Assume two functions are depending on the tensor x: f1(x) and f2(x)
in f1, it works like:
void f1(x):
for layer in layers:
x=layer(x)
return x
Analogous to f2.
I found GPU utility is low to execute f1 and f2 in sequential.
As there is no data dependency for f1 and f2, can they run in parallel to fully leverage GPU?
I know Pytorch is running in async if there is no dataflow dependency. e.g. a1=linear(x); a2=linear(x). They could be executed asynchronizedly by pushing the operations into Cuda flow, right?
But there are data dependencies in the for loops in f1 and f2, could f1(x) and f2(x) be executed asynchronizedly? At least the profiler tell me they are executed in sequential.

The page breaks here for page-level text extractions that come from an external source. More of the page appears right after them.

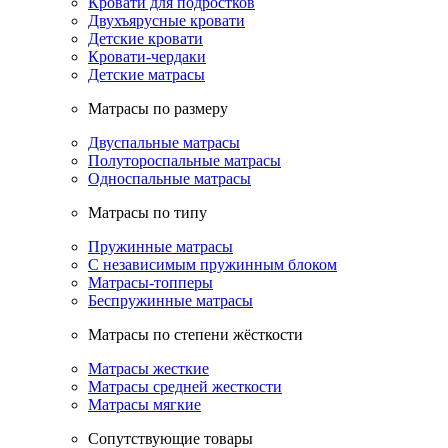
Кровати для подростков
Двухъярусные кровати
Детские кровати
Кровати-чердаки
Детские матрасы
Матрасы по размеру
Двуспальные матрасы
Полутороспальные матрасы
Односпальные матрасы
Матрасы по типу
Пружинные матрасы
С независимым пружинным блоком
Матрасы-топперы
Беспружинные матрасы
Матрасы по степени жёсткости
Матрасы жесткие
Матрасы средней жесткости
Матрасы мягкие
Сопутствующие товары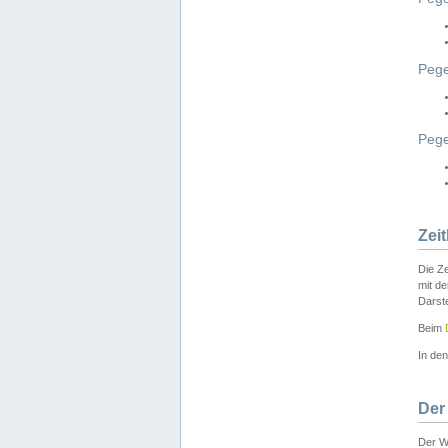
Pege
Peg
Zei
Die Ze
mit d
Darst
Beim
In de
Der
Der W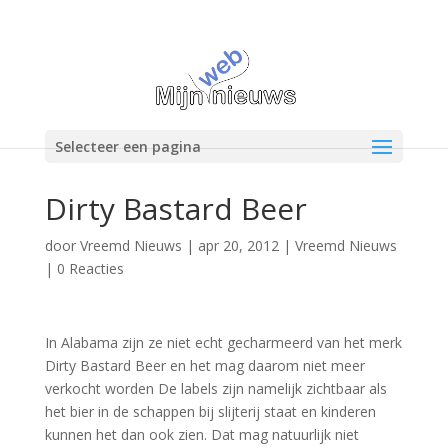
Selecteer een pagina
Dirty Bastard Beer
door
Vreemd Nieuws
|
apr 20, 2012
|
Vreemd Nieuws
|
0 Reacties
In Alabama zijn ze niet echt gecharmeerd van het merk
Dirty Bastard Beer en het mag daarom niet meer
verkocht worden De labels zijn namelijk zichtbaar als
het bier in de schappen bij slijterij staat en kinderen
kunnen het dan ook zien. Dat mag natuurlijk niet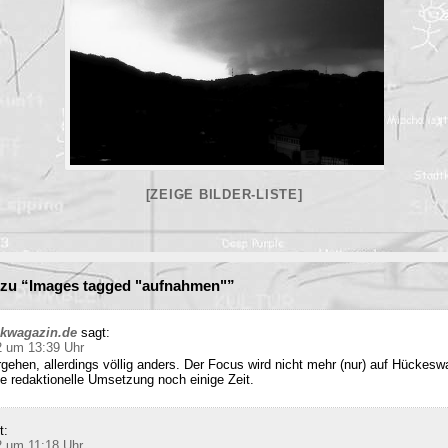
[ZEIGE BILDER-LISTE]
zu “Images tagged "aufnahmen"”
ckwagazin.de
sagt:
2 um 13:39 Uhr
rgehen, allerdings völlig anders. Der Focus wird nicht mehr (nur) auf Hückesw
e redaktionelle Umsetzung noch einige Zeit.
t:
2 um 11:18 Uhr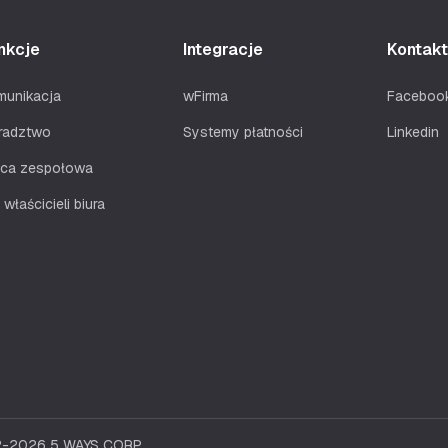
nkcje
Integracje
Kontakt
munikacja
wFirma
Faceboo
radztwo
Systemy płatności
Linkedin
aca zespołowa
 właścicieli biura
22-2026 5 WAYS CORP.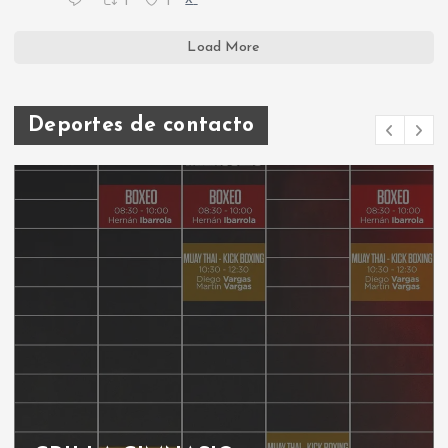
1
1
X
Load More
Deportes de contacto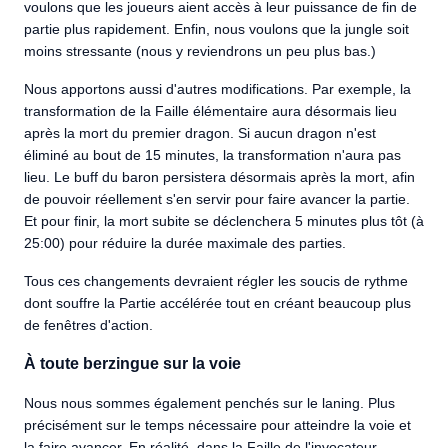
voulons que les joueurs aient accès à leur puissance de fin de
partie plus rapidement. Enfin, nous voulons que la jungle soit
moins stressante (nous y reviendrons un peu plus bas.)
Nous apportons aussi d'autres modifications. Par exemple, la
transformation de la Faille élémentaire aura désormais lieu
après la mort du premier dragon. Si aucun dragon n'est
éliminé au bout de 15 minutes, la transformation n'aura pas
lieu. Le buff du baron persistera désormais après la mort, afin
de pouvoir réellement s'en servir pour faire avancer la partie.
Et pour finir, la mort subite se déclenchera 5 minutes plus tôt (à
25:00) pour réduire la durée maximale des parties.
Tous ces changements devraient régler les soucis de rythme
dont souffre la Partie accélérée tout en créant beaucoup plus
de fenêtres d'action.
À toute berzingue sur la voie
Nous nous sommes également penchés sur le laning. Plus
précisément sur le temps nécessaire pour atteindre la voie et
la faire avancer. En réalité, dans la Faille de l'invocateur,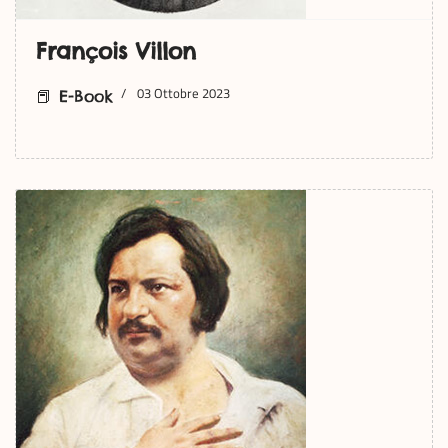
François Villon
03 Ottobre 2023
📕 E-Book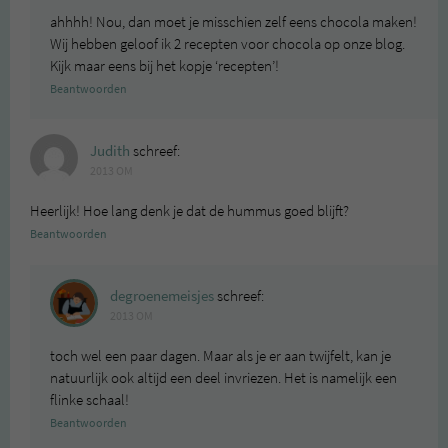
ahhhh! Nou, dan moet je misschien zelf eens chocola maken!
Wij hebben geloof ik 2 recepten voor chocola op onze blog.
Kijk maar eens bij het kopje ‘recepten’!
Beantwoorden
Judith
schreef:
2013 OM
Heerlijk! Hoe lang denk je dat de hummus goed blijft?
Beantwoorden
degroenemeisjes
schreef:
2013 OM
toch wel een paar dagen. Maar als je er aan twijfelt, kan je
natuurlijk ook altijd een deel invriezen. Het is namelijk een
flinke schaal!
Beantwoorden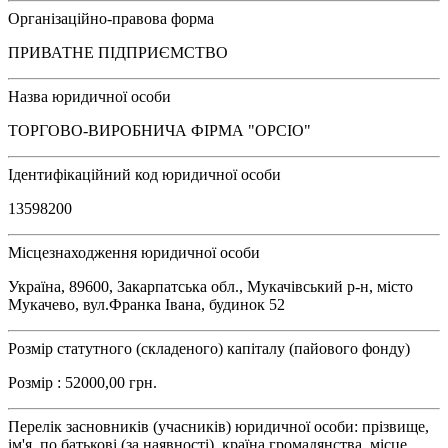
Організаційно-правова форма
ПРИВАТНЕ ПІДПРИЄМСТВО
Назва юридичної особи
ТОРГОВО-ВИРОБНИЧА ФІРМА "ОРСІО"
Ідентифікаційний код юридичної особи
13598200
Місцезнаходження юридичної особи
Україна, 89600, Закарпатська обл., Мукачівський р-н, місто
Мукачево, вул.Франка Івана, будинок 52
Розмір статутного (складеного) капіталу (пайового фонду)
Розмір : 52000,00 грн.
Перелік засновників (учасників) юридичної особи: прізвище,
ім'я, по батькові (за наявності), країна громадянства, місце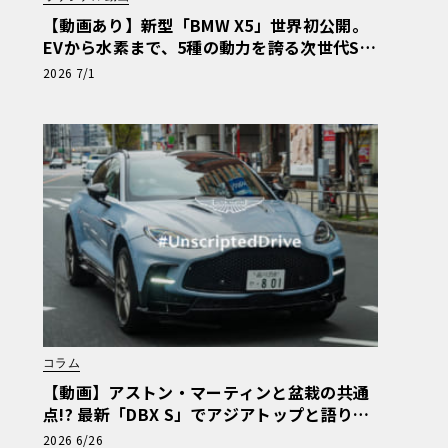
【動画あり】新型「BMW X5」世界初公開。
EVから水素まで、5種の動力を誇る次世代SA
Vの実車を最速チェック
2026 7/1
コラム
【動画】アストン・マーティンと盆栽の共通
点!? 最新「DBX S」でアジアトップと語り合
う東京ドライブ【渡辺慎太郎のツベコベイワ
2026 6/26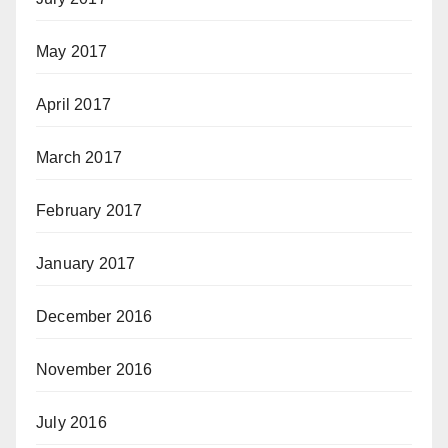
May 2017
April 2017
March 2017
February 2017
January 2017
December 2016
November 2016
July 2016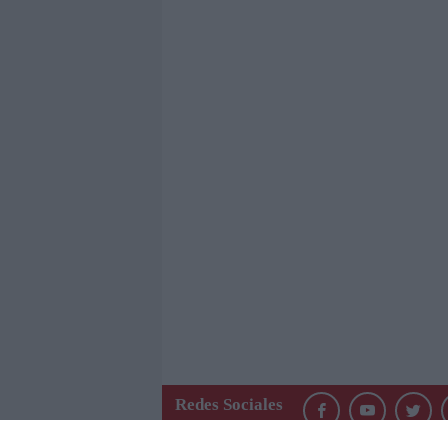
Redes Sociales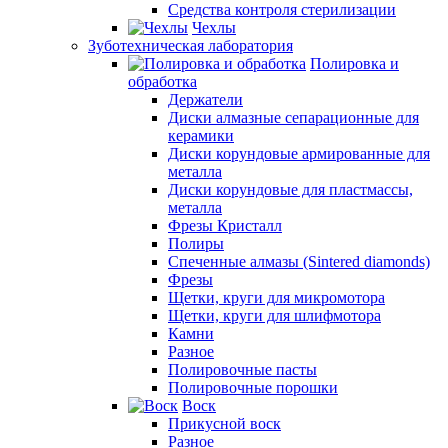
Средства контроля стерилизации
Чехлы
Зуботехническая лаборатория
Полировка и
обработка
Держатели
Диски алмазные сепарационные для
керамики
Диски корундовые армированные для
металла
Диски корундовые для пластмассы,
металла
Фрезы Кристалл
Полиры
Спеченные алмазы (Sintered diamonds)
Фрезы
Щетки, круги для микромотора
Щетки, круги для шлифмотора
Камни
Разное
Полировочные пасты
Полировочные порошки
Воск
Прикусной воск
Разное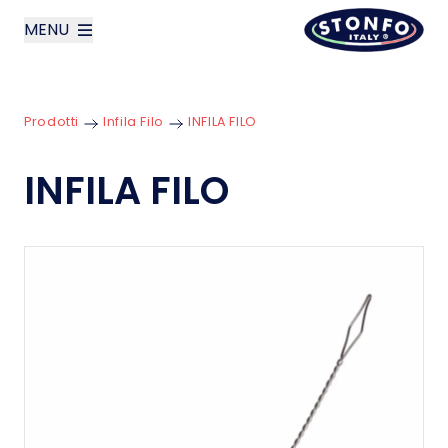
MENU
layoutSearchLabel
Prodotti
Infila Filo
INFILA FILO
Azienda
INFILA FILO
Prodotti
News
Contatti
English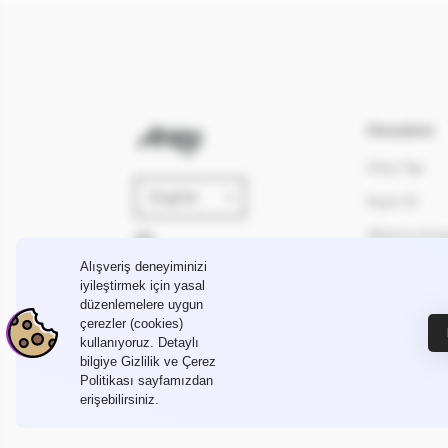
Hesabım
Giriş Yap
Kayıt Ol
Şifremi Unu
Alışveriş deneyiminizi
iyileştirmek için yasal
İletişime Geçin
info@avvey.co
düzenlemelere uygun
çerezler (cookies)
kullanıyoruz. Detaylı
bilgiye Gizlilik ve Çerez
Politikası sayfamızdan
erişebilirsiniz.
© avvey, 2025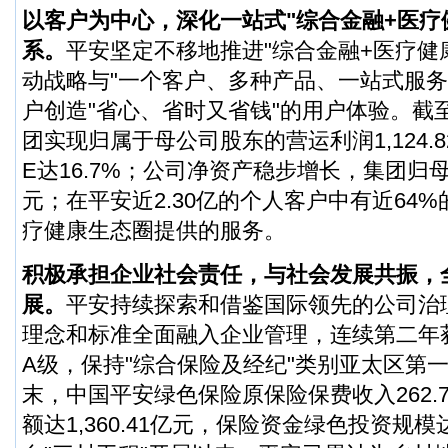
以客户为中心，深化一站式"综合金融+医疗
系。
平安坚定不移地推进"综合金融+医疗健
动战略与"一个客户、多种产品、一站式服务
户创造"省心、省时又省钱"的用户体验。截至
团实现归属于母公司股东的营运利润1,124.
E达16.7%；公司净资产稳步增长，集团归母
元；在平安近2.30亿的个人客户中有近64
疗健康生态圈提供的服务。
积极承担企业社会责任，与社会发展共振，
展。
平安持续探索和借鉴国际领先的公司治
理念和标准全面融入企业管理，连续第二年获得
A级，保持"综合保险及经纪"类别亚太区第一位
末，中国平安绿色保险原保险保费收入262.
额达1,360.41亿元，保险资金绿色投资规模达1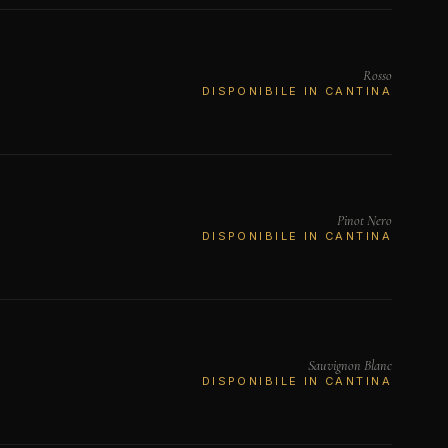
Rosso
DISPONIBILE IN CANTINA
Pinot Nero
DISPONIBILE IN CANTINA
Sauvignon Blanc
DISPONIBILE IN CANTINA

I also tried run one of the functions by multi-thread, but the total execution time increased.
So is there any way like torch.jit.fork to run two functions in parallel under eager model during training?
Yes, potentially:
- in different
CUDAStream
s
- if the kernel execution time is longer than the CPU needs to schedule the kernel (could not be the case if the GPU workload is tiny or if your CPU is slow)
- if enough compute resources are available on the GPU.
PyTorch schedules the kernels and executes them asynchronously w.r.t. the host. Both layers will still be executed sequentially by default on the GPU unless you use custom CUDAStream
s as described before.
Since the same, default, CUDAStream
is used there are no issues with data dependencies.
Multithreading in Python is often a bad idea due to the GIL.
Many thanks for your reply! I’ll give a try~
Sorry to bother you again. I tried your suggestion, but I found the total training time increased. I instantiate a CUDA stream instance as follow:
class A(nn.Module):
def __init__(self):
...
self.parallel_stream = torch.cuda.Stream()
def forward(self, x):
with torch.cuda.stream(self.parallel_stream):
loss1 = func1(x)
loss2 = func2(x)
torch.cuda.synchronize()
return loss1 + loss2
Is it possible that the time the CPU needs to schedule the kernel is close to the kernel execution time? The model logic is pretty complicated inside func1 as it works in a dynamic programming way. But there are no operations that need to synchronize with GPU like tensor.to(device). Is it possible to launch func1 in another stream in a real new thread without GIL (e.g. with the help of C++ of cython) ?
My environment: A100 + Intel(R) Xeon(R) Platinum 8369B CPU @ 2.90GHz
Profile your approach via Nsight Systems and check the kernel execution and overlap on the timeline view.